Return, unchanged, every line of the material from the one containing "STADT AMRISWIL" down to the one containing "Polizei gibt Eltern Tipps zum Schulstart", with both of those lines included.

MATERIAL FOR THE TASK
⁂
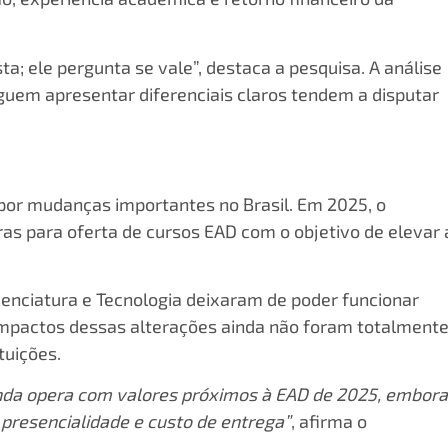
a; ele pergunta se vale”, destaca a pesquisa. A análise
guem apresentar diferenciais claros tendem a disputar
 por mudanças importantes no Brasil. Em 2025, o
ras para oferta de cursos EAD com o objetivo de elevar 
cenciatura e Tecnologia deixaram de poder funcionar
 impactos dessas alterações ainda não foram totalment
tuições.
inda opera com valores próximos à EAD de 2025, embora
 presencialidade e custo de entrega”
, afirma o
⁂
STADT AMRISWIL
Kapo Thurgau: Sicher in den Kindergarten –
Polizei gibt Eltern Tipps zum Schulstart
⁂
TASK ANSWER
STADT AMRISWIL
Kapo Thurgau: Sicher in den Kindergarten –
Polizei gibt Eltern Tipps zum Schulstart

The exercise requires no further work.